Saturday, October 21, 2006

Apologia Pro Vita Sua

Good news! Good news!

I was in College when I read John Henry Newman's Apologia Pro Vita Sua -- in defense of my life, that is, if my latin still serves me well.The opus, first published in 1864, was Newman's thoughts on Orthodoxy and the Catholic faith. He was responding to the attacks made by Charles Kingsley. Kingsley wrote, "Truth, for its own sake had never been a virtue with the Roman clergy. Father Newman informs us that it need not, and on the whole ought not to be." Remember that Kingsley was an Anglican; and Newman was an Anglican priest who converted to Catholicism.

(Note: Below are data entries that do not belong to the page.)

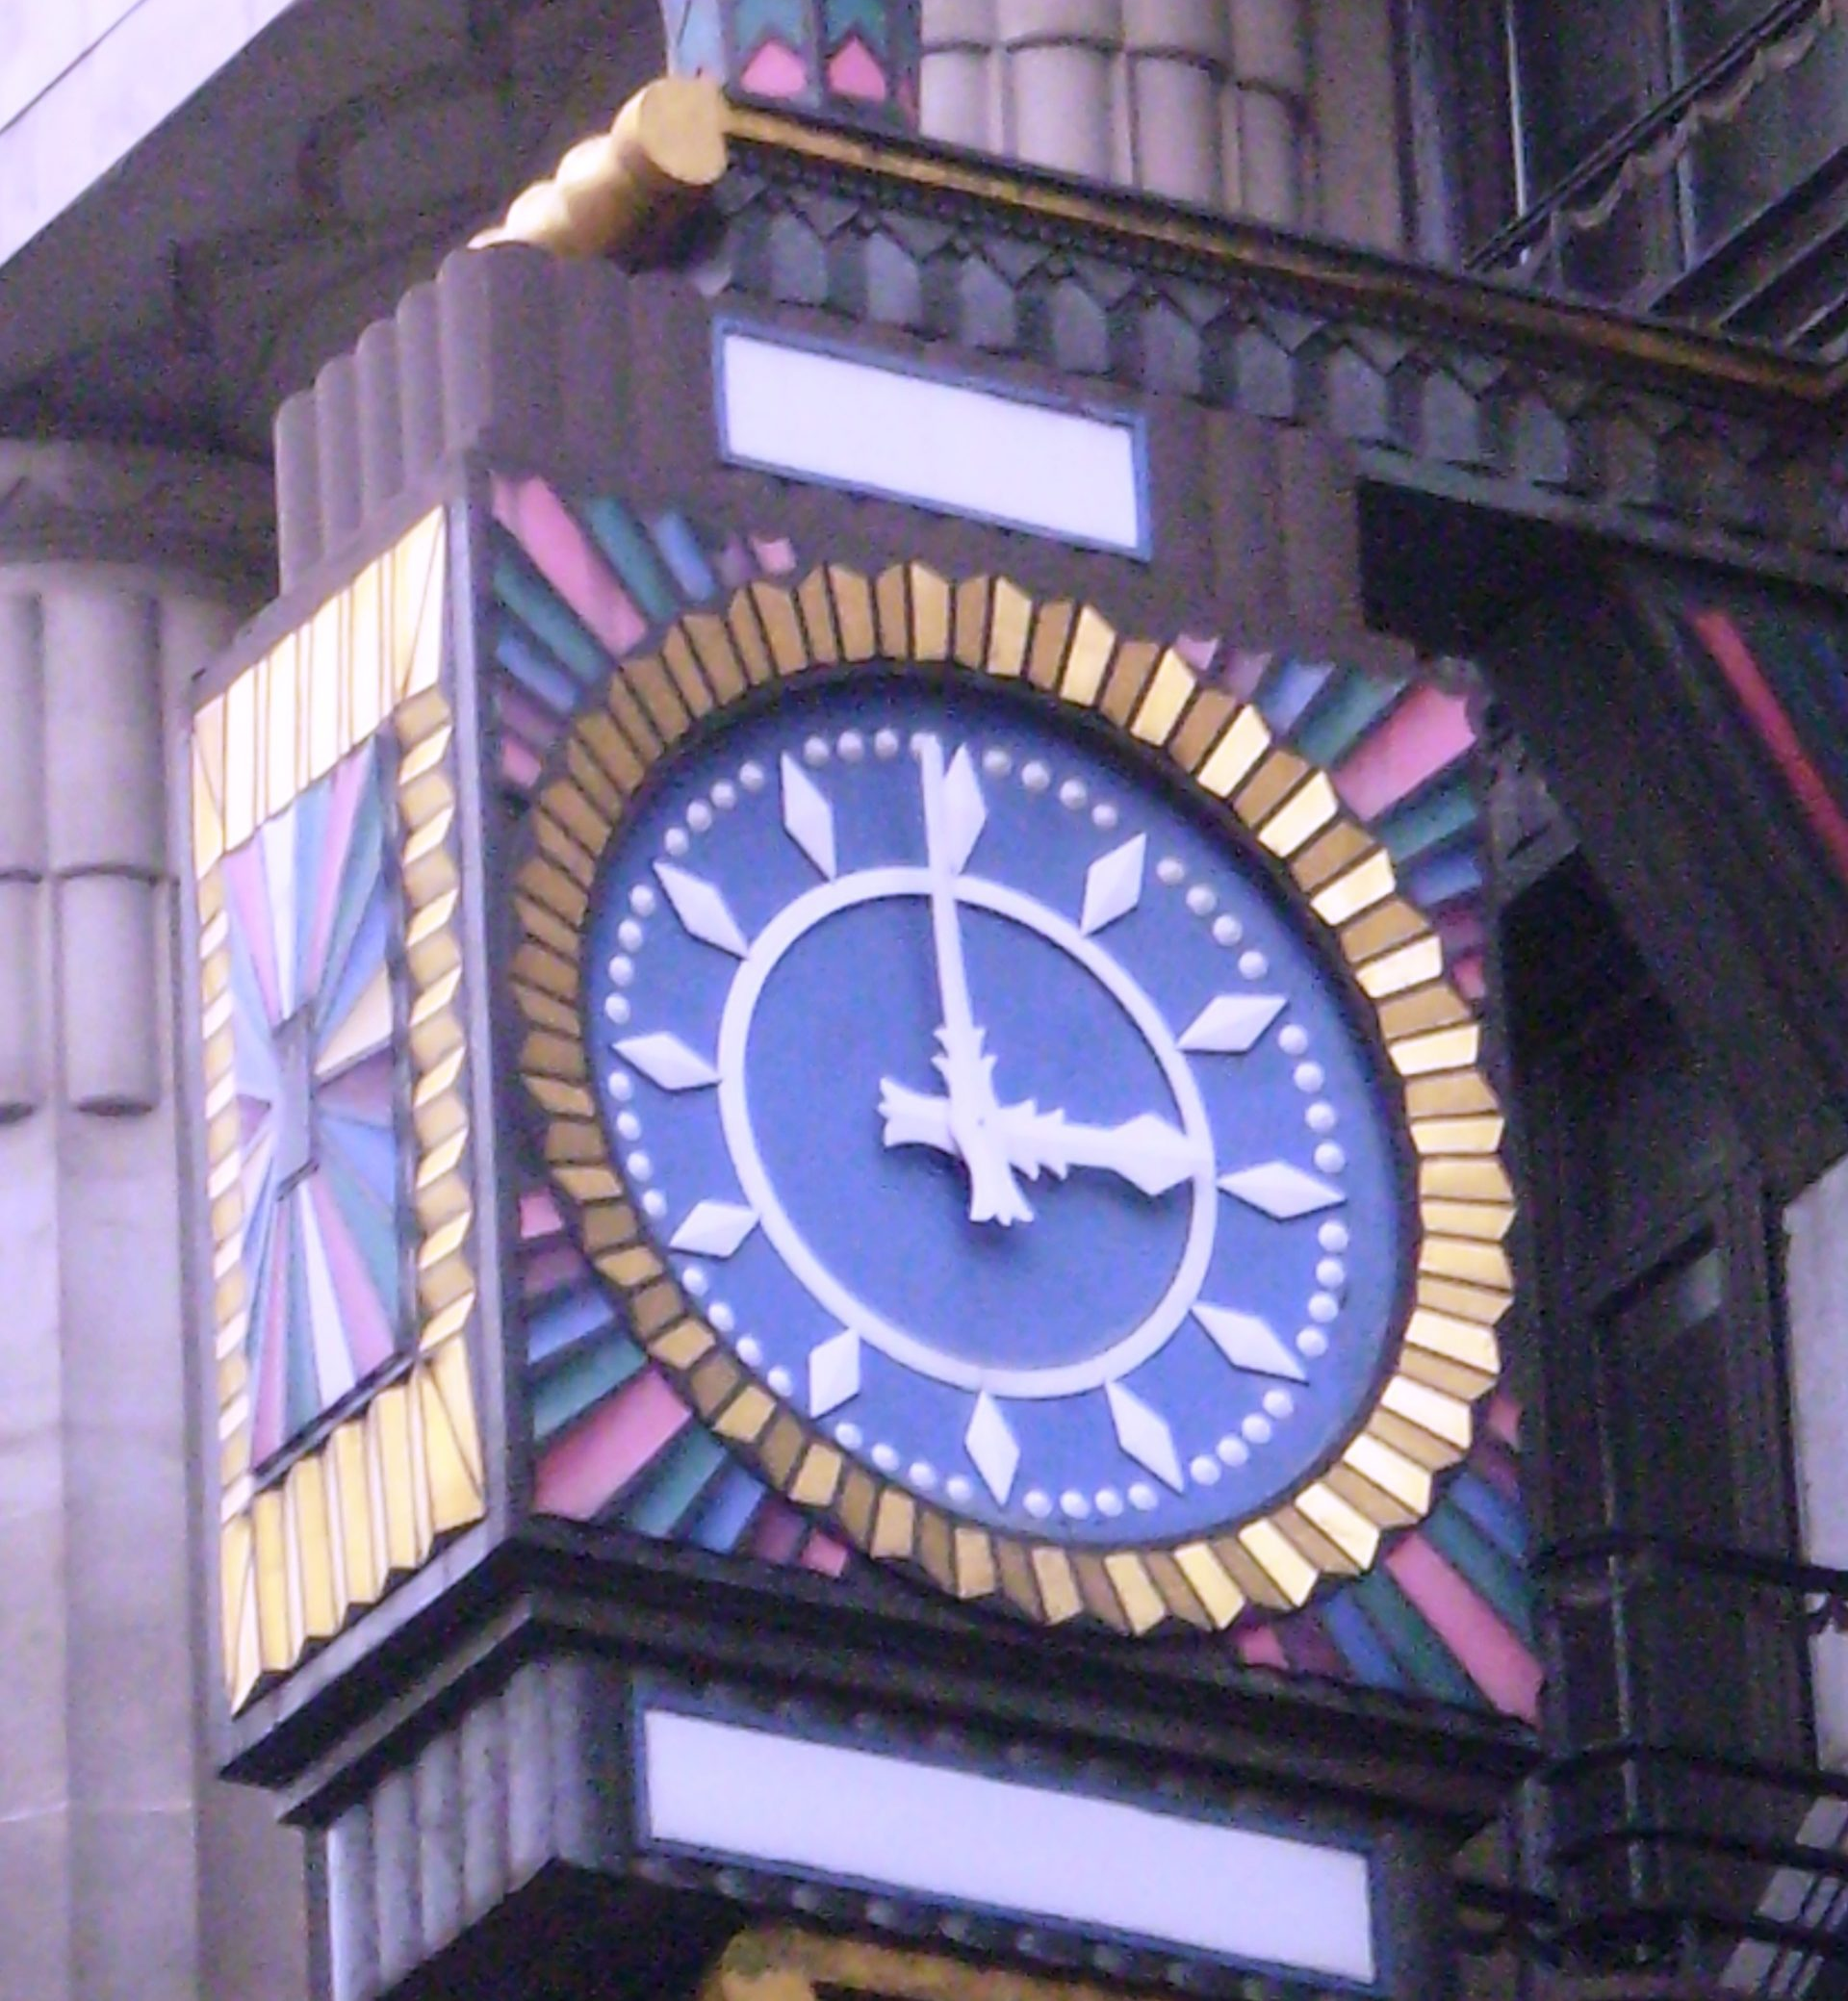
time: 2:59
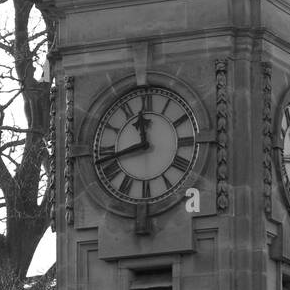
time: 11:42
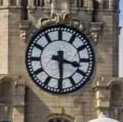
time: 3:29
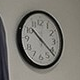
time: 10:21
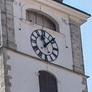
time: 11:07
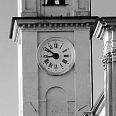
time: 8:51
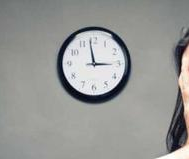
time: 2:58
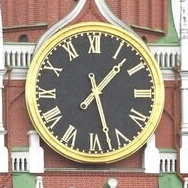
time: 1:27
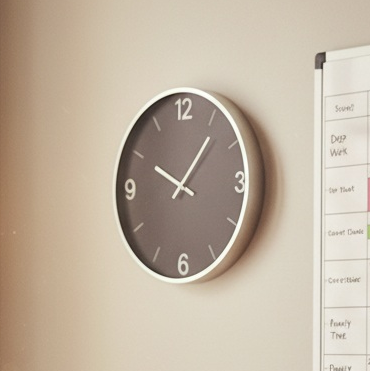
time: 10:06
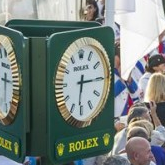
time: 6:15
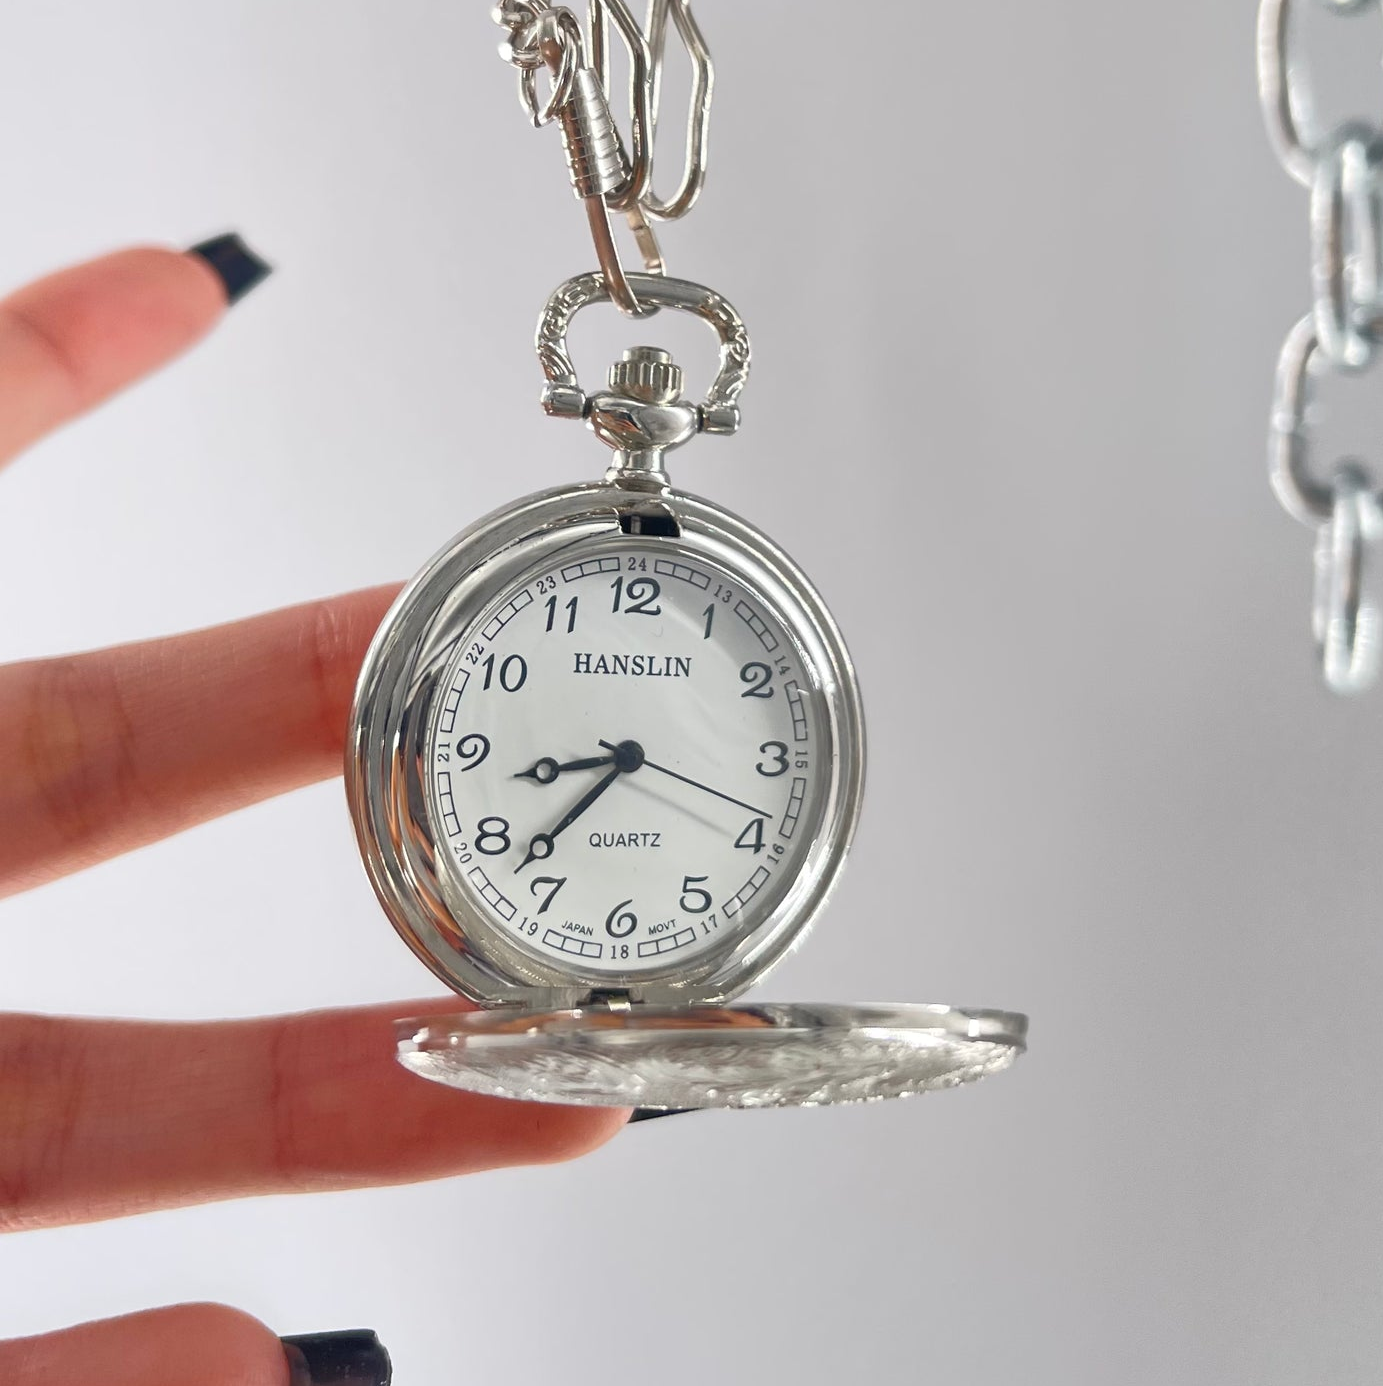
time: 8:37
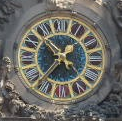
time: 10:36
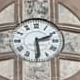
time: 2:29
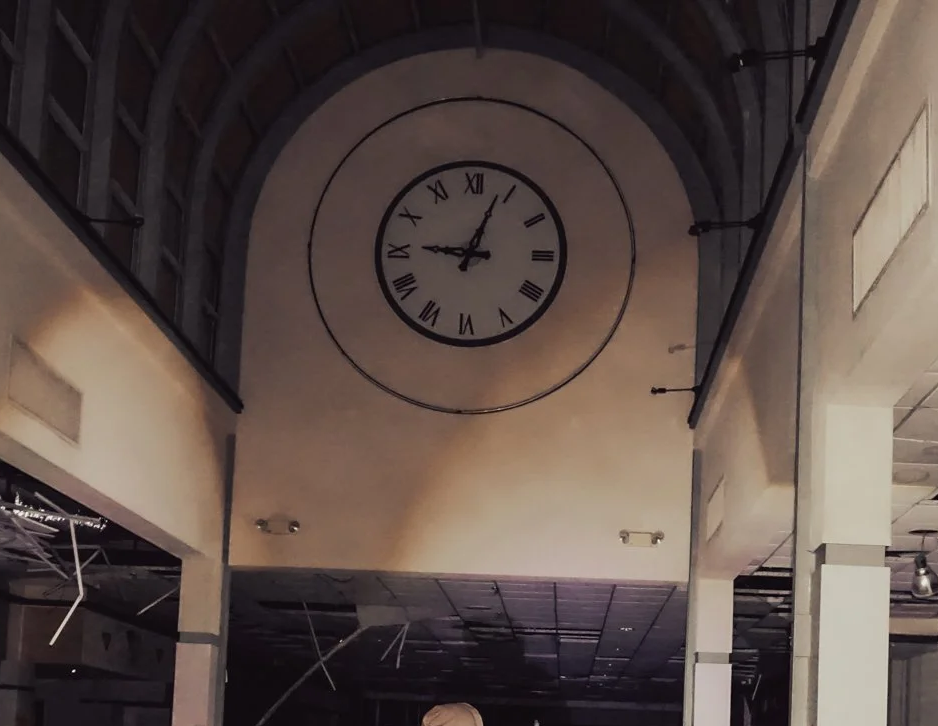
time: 9:03
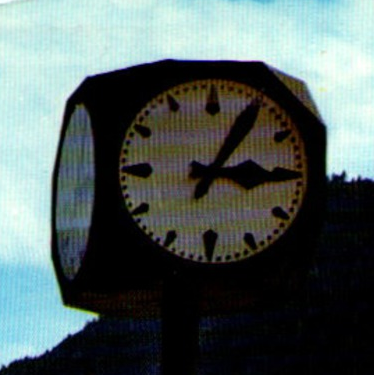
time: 3:05
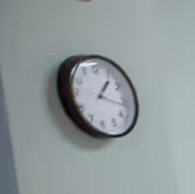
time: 1:16
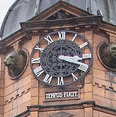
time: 3:18
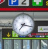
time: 7:17
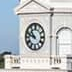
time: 10:48
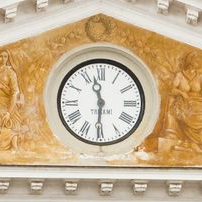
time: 11:30
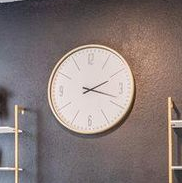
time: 2:18
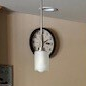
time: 2:59
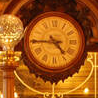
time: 4:44
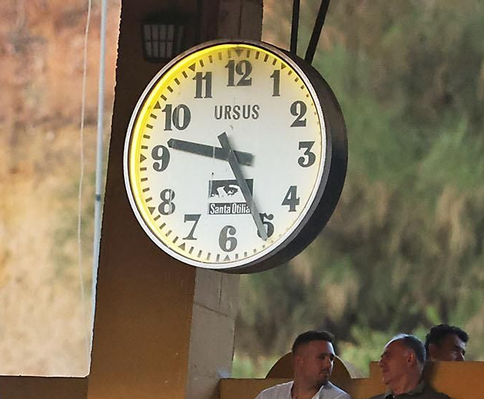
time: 9:25
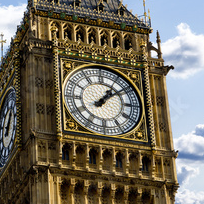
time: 1:08
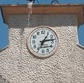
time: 1:13
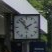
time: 1:53
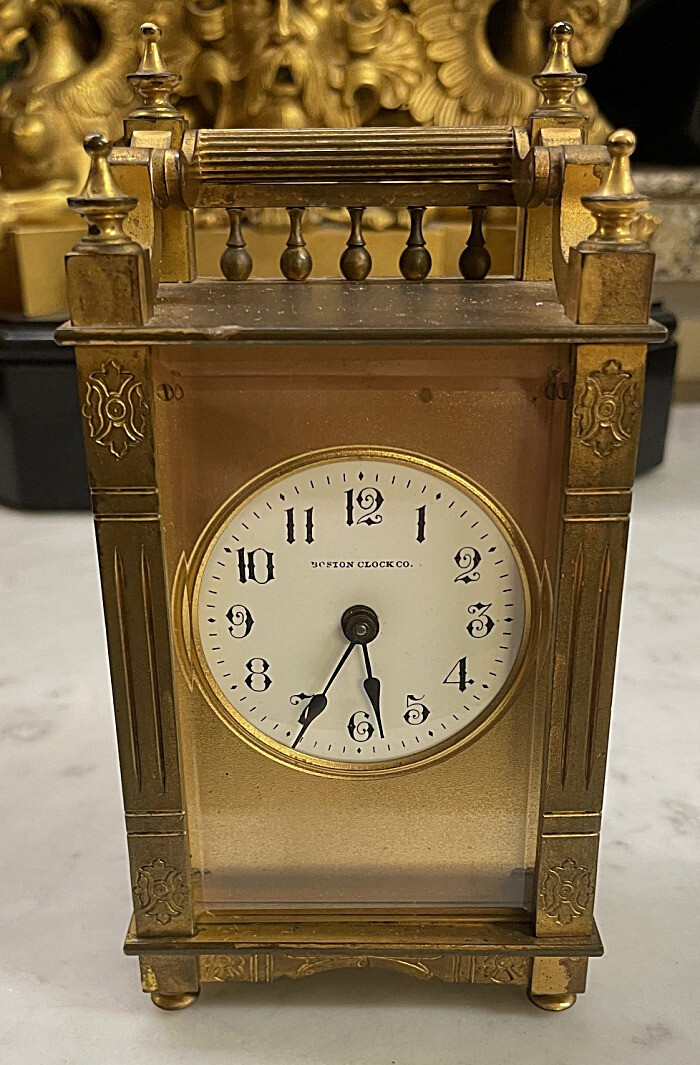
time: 5:34
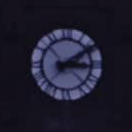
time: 3:09
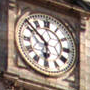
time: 5:51
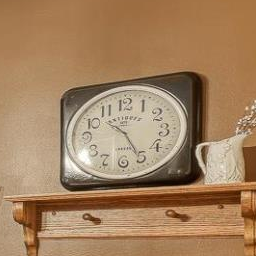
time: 10:25
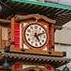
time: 5:11
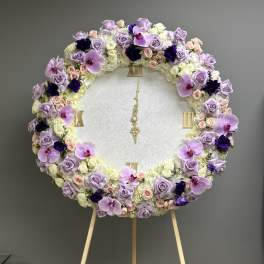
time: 12:00
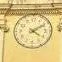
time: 4:09
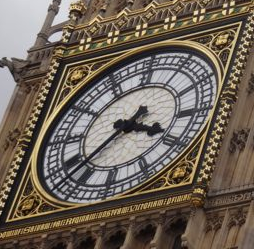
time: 3:37
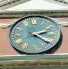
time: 2:21
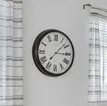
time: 3:07
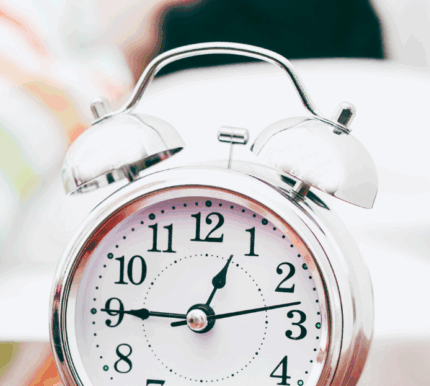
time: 12:45
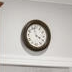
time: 3:57
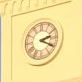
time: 2:19
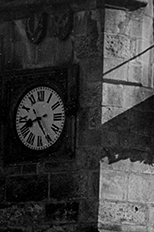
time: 8:24
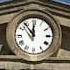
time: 11:53
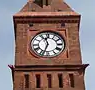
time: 11:33
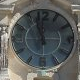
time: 11:56
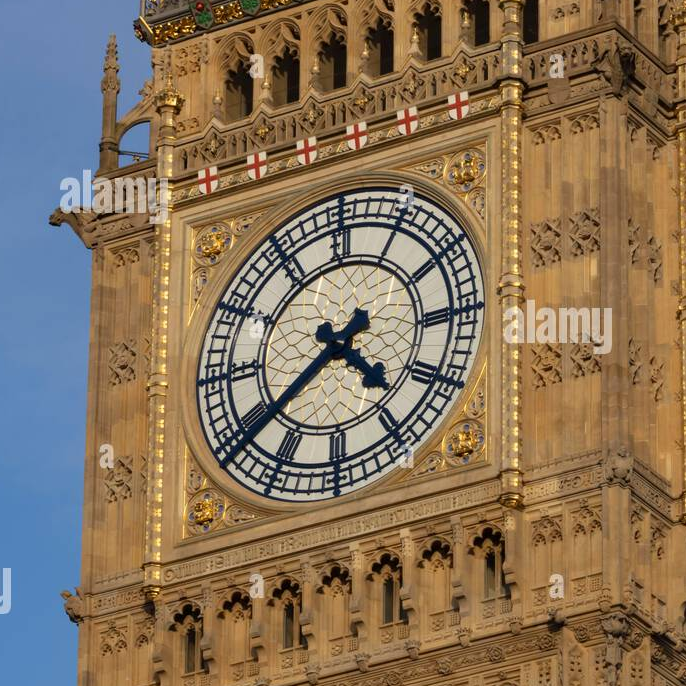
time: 4:38
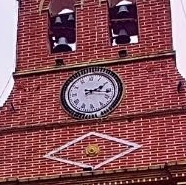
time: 2:16
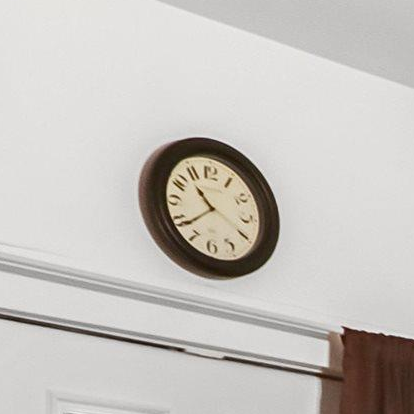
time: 10:38
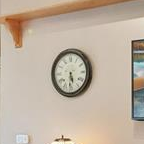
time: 5:31
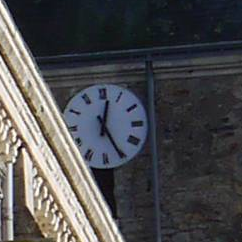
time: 12:25
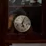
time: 5:03
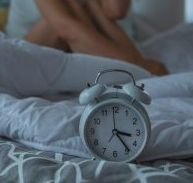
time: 3:23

The Apologia was my first encounter with his thoughts. I followed his mind in the Grammar of Assent, the Idea of a University. After college, I lost interest in his works -- for I was more preoccupied with the mundane, the secular. I got back to him only during the second half of my novitiate years. It was a good five years after graduation from College. When Jody, a fellow Jesuit, left for the next stage of our formation program, he gifted me with the Newman Reader. It was almost three years ago. I have not yet finished reading it. But just this morning, I read from John Allen of NCR that Newman is a step closer to sainthood.

And, that is good news, at least for me. Probably I have an extra reason to re-read his work.